Decide whether each statement agrees with the supersequence thread below, answering yes or no and quoting the deciding words of the thread: (a) Example 1 is marked True. (b) Example 3 has a unique solution. (c) The thread works through Example 4.

## [Document]
■ ■ ■ ■ ■ ■ ■

Understanding the problem


  • 4

    EXAMPLE 1
    seqs = [[1,2], [1,3]]

    Question: Using seqs, what are the shortest common supersequences we can make?
    Answer: [1,2,3] and [1 3 2].

    Explanation:

    • [1,2,3] is valid, since every sequence in seqs is a subsequence of [1,2,3]
    [1,2,3]    [1,2,3]
     * *        *   *
    
    • [1,3,2] is valid since every sequence in seqs is a subsequence of [1,3,2]
    [1,3,2]    [1,3,2]
     *   *      * *
    

    Solution: False - there are multiple such supersequences.


    EXAMPLE 3
    seqs = [[1,2],[1,3],[2,3]]

    Question: Using seqs, what are the shortest common supersequences we can make?
    Answer: [1,2,3]

    Explanation:

    • [1,2,3] is valid since every sequence in seqs is a subsequence of [1,2,3]
    [1,2,3]    [1,2,3]    [1,2,3]
     * *        *   *        * *
    

    Solution: True - solution is unique and equal to target [1,2,3].


  • 1
    T

    what about Example 4?

■ ■ ■ ■ ■ ■ ■

## [Available data]
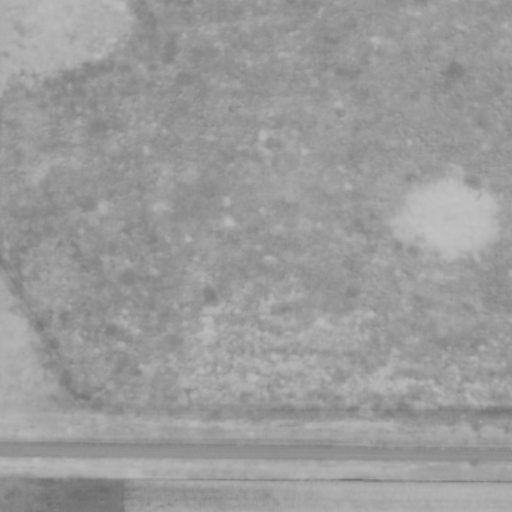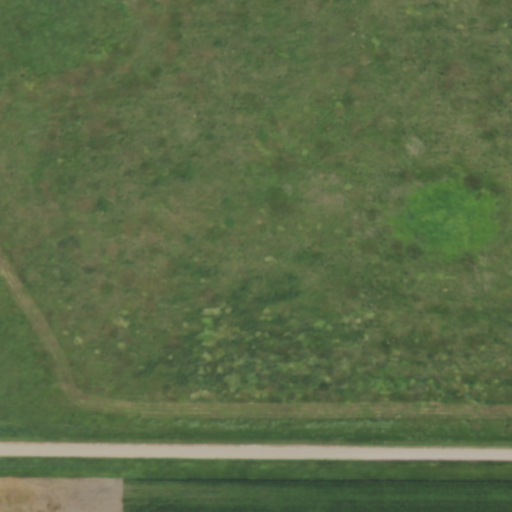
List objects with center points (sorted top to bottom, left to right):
road: (256, 455)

■ ■ ■ ■ ■ ■ ■

## [Problem solution]
(a) No: "Solution: False - there are multiple such supersequences."
(b) Yes: "Solution: True - solution is unique and equal to target [1,2,3]."
(c) No: "what about Example 4?"